WHAT THE EXERCISE ASKS - Please render the labeled lines of every row below as one numbered list, leaving out blank lines and the pictures.

......

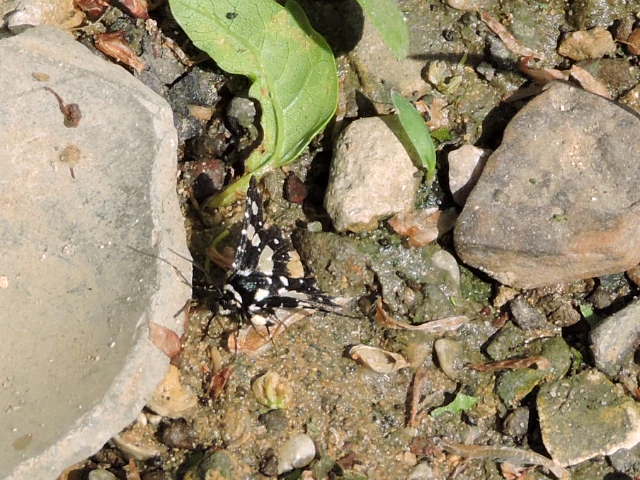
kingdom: Animalia
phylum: Arthropoda
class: Insecta
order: Lepidoptera
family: Thyrididae
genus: Pseudothyris
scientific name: Pseudothyris sepulchralis
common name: Mournful thyris moth
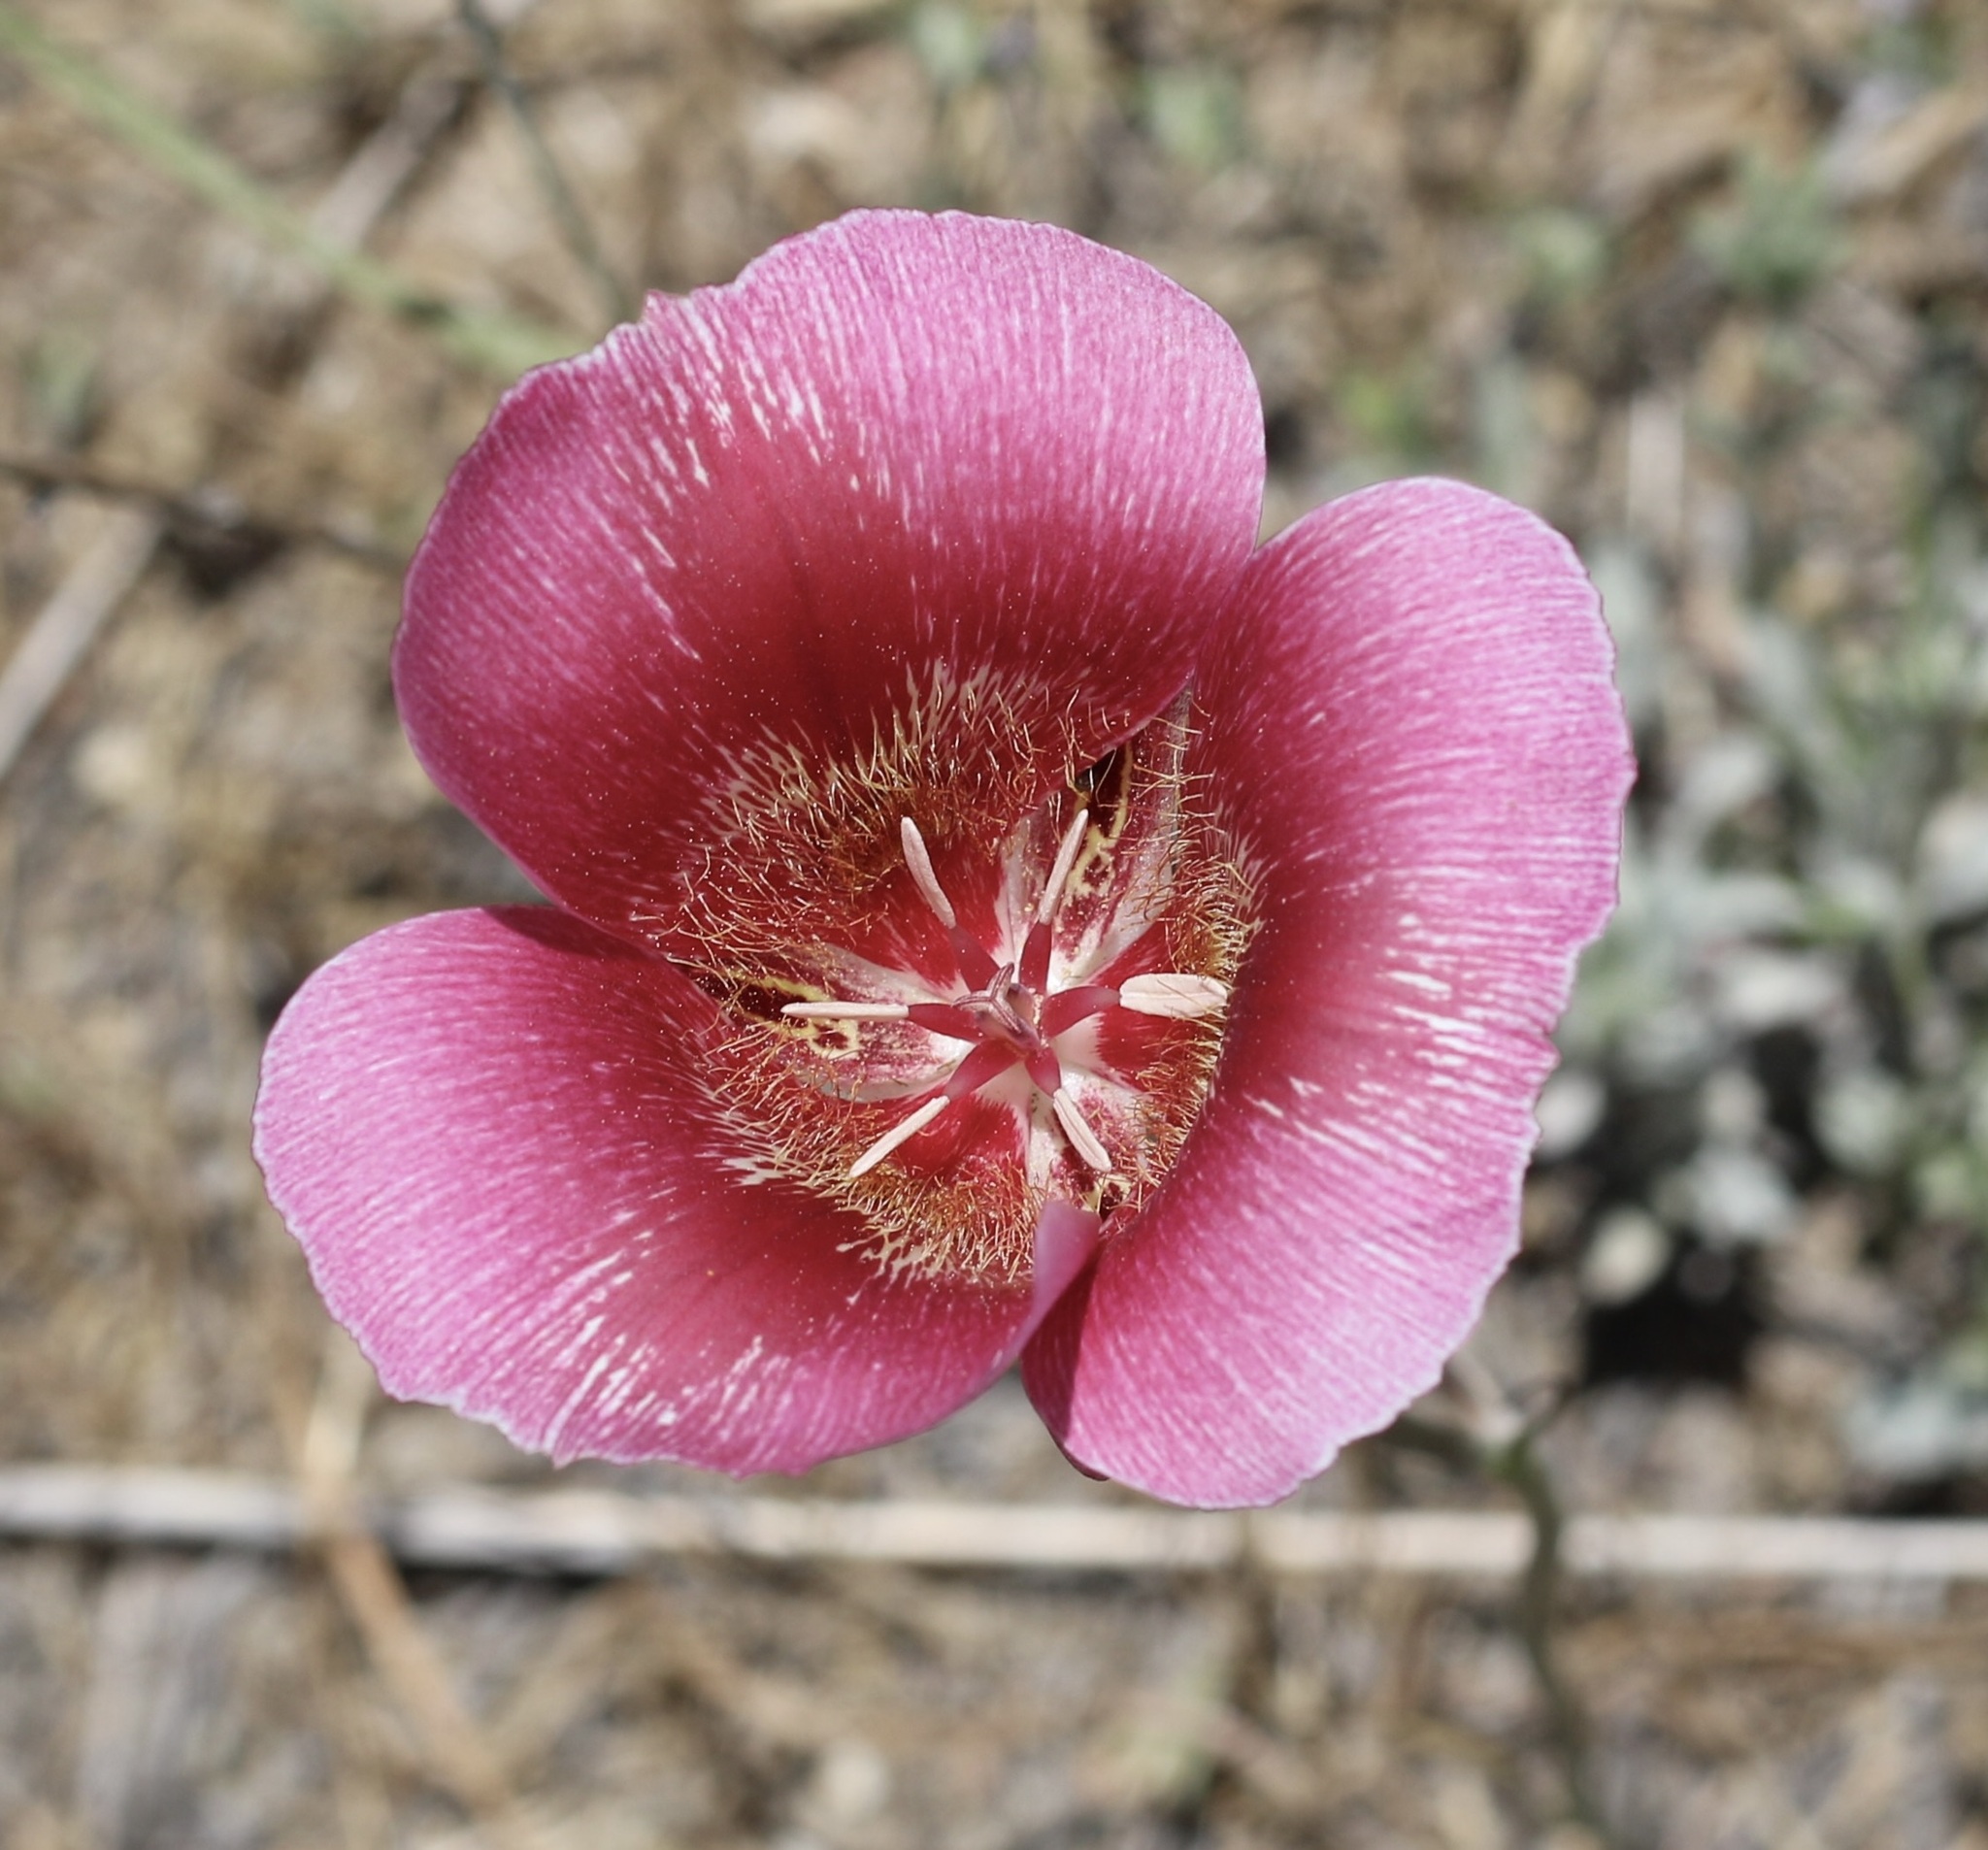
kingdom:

......

WRITTEN SOLUTION -
1. kingdom: Animalia
2. phylum: Arthropoda
3. class: Insecta
4. order: Lepidoptera
5. family: Thyrididae
6. genus: Pseudothyris
7. scientific name: Pseudothyris sepulchralis
8. common name: Mournful thyris moth
9. kingdom:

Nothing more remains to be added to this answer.